═══ TRECHO DO DOCUMENTO ═══

João Bosco Siqueira Júnior pondera que a grande vantagem é as vacinas que foram desenvolvidas e que sendo utilizadas, a maioria permite ajustar para com as novas variantes em circulação. Para ele, o futuro da vacina contra a Covid seja algo parecido com a Influenza, embora o vírus da H1N1 sofre mais mutação em uma velocidade muito maior.

O  médico epidemiologista lamenta o questionamento da população em relação a ciência e a eficácia da vacina. “O Brasil nunca teve problema em vacinar. Todo mundo sempre apoiou. E, agora, estimulados principalmente pelo presidente [da República] começaram a questionar a vacina. Isso é um retrocesso. Na hora que você mais precisa, na maior crise em saúde pública, isso muda sem ter nenhuma base científica, apenas só por ignorância”.

Compra de vacinas

A Câmara dos Deputados aprovou no último dia 02, terça-feira, o Projeto de Lei 644/21 que  autoriza os estados, o Distrito Federal e os municípios a proceder diretamente à negociação, aquisição e distribuição de vacinas em seus territórios, no caso de descumprimento do cronograma do Ministério da Saúde previsto no Plano Nacional de Operacionalização da Vacina contra a Covid-19.

═══ DADOS DISPONÍVEIS ═══

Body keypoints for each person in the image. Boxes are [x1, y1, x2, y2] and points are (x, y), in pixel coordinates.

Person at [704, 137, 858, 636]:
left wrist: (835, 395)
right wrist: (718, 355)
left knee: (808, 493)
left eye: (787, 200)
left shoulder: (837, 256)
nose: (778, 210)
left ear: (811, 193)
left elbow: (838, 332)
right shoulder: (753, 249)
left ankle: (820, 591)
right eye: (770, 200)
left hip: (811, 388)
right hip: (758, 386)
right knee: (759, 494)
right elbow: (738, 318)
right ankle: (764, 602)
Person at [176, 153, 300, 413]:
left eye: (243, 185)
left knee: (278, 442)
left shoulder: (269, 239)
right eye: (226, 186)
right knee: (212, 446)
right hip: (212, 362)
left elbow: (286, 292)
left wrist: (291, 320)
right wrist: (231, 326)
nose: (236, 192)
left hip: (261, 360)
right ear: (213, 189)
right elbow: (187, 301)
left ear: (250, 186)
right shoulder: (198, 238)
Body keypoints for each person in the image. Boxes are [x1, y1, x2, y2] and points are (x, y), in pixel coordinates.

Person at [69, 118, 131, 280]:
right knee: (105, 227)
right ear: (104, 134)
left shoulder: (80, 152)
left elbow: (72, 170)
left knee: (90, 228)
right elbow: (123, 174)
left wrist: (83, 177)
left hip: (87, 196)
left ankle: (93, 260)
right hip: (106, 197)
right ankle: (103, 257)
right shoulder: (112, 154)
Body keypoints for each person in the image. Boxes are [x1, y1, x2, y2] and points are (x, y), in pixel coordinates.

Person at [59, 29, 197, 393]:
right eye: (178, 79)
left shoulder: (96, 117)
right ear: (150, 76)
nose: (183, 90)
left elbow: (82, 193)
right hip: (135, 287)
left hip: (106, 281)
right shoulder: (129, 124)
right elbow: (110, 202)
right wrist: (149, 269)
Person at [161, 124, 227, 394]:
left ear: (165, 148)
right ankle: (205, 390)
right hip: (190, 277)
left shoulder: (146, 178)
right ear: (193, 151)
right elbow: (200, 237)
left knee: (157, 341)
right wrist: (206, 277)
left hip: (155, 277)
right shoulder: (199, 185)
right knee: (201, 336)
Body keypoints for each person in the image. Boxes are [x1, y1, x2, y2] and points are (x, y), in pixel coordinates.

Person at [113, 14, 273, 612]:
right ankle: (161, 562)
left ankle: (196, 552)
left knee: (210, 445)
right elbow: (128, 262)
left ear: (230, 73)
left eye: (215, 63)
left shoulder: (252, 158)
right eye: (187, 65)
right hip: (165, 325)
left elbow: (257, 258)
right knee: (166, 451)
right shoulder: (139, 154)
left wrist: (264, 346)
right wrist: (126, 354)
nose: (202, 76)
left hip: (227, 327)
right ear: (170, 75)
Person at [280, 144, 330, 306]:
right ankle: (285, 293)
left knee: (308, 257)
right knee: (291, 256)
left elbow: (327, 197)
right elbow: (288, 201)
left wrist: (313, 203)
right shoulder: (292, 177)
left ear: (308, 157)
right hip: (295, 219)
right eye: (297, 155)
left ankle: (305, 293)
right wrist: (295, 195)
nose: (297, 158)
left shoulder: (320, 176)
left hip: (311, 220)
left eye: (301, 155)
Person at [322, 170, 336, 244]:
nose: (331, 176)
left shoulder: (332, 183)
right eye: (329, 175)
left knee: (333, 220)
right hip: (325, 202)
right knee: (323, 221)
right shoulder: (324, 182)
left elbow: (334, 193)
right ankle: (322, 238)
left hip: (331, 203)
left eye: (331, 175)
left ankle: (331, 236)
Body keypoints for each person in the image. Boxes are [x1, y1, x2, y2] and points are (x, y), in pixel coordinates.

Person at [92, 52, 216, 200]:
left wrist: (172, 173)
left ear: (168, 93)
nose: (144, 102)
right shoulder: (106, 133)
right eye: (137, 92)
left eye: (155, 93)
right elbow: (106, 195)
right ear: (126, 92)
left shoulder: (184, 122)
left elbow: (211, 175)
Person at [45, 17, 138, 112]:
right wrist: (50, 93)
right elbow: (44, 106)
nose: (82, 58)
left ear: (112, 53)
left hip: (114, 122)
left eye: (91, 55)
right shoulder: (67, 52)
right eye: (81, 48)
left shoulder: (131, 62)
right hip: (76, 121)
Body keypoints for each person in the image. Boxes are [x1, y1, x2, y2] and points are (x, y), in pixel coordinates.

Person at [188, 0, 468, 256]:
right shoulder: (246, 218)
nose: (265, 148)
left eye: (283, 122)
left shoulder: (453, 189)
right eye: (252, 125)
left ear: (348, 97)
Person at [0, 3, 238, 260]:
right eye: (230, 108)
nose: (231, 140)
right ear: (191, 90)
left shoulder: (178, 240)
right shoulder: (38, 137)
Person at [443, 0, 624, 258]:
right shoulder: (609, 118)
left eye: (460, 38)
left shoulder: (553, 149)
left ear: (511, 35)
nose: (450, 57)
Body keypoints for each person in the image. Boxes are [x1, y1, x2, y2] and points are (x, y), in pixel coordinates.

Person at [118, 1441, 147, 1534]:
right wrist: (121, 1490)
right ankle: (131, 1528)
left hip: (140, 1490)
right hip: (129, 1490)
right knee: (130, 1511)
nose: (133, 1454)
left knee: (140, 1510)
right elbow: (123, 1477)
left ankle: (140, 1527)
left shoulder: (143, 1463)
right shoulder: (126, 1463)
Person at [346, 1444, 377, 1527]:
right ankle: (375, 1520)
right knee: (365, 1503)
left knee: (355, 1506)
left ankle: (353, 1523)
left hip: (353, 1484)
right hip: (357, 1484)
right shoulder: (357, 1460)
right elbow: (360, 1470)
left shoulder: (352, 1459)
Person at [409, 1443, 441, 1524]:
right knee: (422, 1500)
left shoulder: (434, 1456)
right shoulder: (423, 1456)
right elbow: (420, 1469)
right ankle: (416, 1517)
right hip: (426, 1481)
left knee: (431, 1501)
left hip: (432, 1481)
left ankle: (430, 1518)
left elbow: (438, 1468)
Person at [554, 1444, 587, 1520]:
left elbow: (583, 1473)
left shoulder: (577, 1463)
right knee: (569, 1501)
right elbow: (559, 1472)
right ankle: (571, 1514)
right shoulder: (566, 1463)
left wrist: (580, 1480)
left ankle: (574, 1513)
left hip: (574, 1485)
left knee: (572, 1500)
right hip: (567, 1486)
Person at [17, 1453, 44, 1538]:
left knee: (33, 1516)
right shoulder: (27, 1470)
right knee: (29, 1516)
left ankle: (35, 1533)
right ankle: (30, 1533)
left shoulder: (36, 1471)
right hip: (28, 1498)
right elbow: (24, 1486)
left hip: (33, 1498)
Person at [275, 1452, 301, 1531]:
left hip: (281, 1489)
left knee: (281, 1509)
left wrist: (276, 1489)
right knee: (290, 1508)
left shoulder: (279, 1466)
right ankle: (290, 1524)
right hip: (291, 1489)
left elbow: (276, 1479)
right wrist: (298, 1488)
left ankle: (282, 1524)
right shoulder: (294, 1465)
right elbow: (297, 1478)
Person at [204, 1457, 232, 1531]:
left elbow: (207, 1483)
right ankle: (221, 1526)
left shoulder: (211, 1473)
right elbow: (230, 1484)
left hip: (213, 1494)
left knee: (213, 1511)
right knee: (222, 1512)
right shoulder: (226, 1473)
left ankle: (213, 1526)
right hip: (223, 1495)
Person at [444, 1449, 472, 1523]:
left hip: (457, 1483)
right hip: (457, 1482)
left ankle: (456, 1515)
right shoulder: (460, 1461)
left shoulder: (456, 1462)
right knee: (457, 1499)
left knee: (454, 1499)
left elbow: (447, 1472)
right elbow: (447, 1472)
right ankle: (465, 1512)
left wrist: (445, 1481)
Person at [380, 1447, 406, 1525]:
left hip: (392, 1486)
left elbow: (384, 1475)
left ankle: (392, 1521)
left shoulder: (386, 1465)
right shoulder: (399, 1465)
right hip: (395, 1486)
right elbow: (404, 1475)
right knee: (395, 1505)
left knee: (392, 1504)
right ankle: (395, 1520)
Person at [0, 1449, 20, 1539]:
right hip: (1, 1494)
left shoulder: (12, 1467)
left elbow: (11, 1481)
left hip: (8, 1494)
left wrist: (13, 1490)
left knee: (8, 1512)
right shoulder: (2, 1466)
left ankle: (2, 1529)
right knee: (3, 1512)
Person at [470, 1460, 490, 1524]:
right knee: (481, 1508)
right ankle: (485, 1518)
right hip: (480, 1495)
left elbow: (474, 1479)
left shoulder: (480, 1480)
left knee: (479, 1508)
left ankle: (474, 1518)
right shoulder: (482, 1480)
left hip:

═══

REQUISITOS DAS TAREFAS |
- A) Responda, por favor, a estas perguntas com base no trecho sobre vacinas contra a Covid-19:
(i) Com o que João Bosco Siqueira Júnior diz que o futuro da vacina contra a Covid pode se parecer?
(ii) Segundo o médico epidemiologista, quem estimulou principalmente o questionamento da vacina?
(iii) Qual projeto de lei a Câmara dos Deputados aprovou no último dia 02?
- B) Dê continuidade ao trecho sobre vacinas contra a Covid-19, começando logo após a última frase.
Os registros não entram em nada disto.

RESULTADOS DAS TAREFAS |
- A)
(i) Com a Influenza.
(ii) O presidente da República.
(iii) O Projeto de Lei 644/21.

- B)
No mesmo sentido, em abril de 2020, o Supremo Tribunal Federal (STF) decidiu que os entes poderiam tomar medidas que achassem necessárias para combater o novo coronavírus, como isolamento social, fechamento do comércio e outras restrições. Com a decisão, os governadores e prefeitos também puderam definir os serviços essenciais que podem funcionar durante o período da pandemia. Antes, somente um decreto do presidente Jair Bolsonaro poderia fazer a definição. 

Pelo texto em análise na Câmara dos Deputados, nesses casos, a União não terá o direito de requisitar as vacinas adquiridas. No entanto, a medida não isenta o Ministério da Saúde da obrigação de proceder às ações de sua competência concorrente para a execução do plano de vacinação.

O advogado e especialista em Direito Constitucional, Penal e Penal Econômico, Acacio Miranda, esclarece que a MP das vacinas tem como objetivo principal superar as formalidades que deveriam ser observadas em circunstâncias normais, no sentido, da aprovação de uma imunizante, que normalmente segue todo um processo que irá desaguar na aprovação pela Anvisa.

“A MP permite que as vacinas sejam adquiridas e que essa aprovação se dê de forma emergência, uma vez que a União tem se mostrado reticente em relação a aquisição de determinadas vacinas. E isso tem complicado todo o processo de vacinação, tornando mais morosos. A compra direta irá ainda facilitar, independente da aprovação da Anvisa”, relata Acácio Miranda.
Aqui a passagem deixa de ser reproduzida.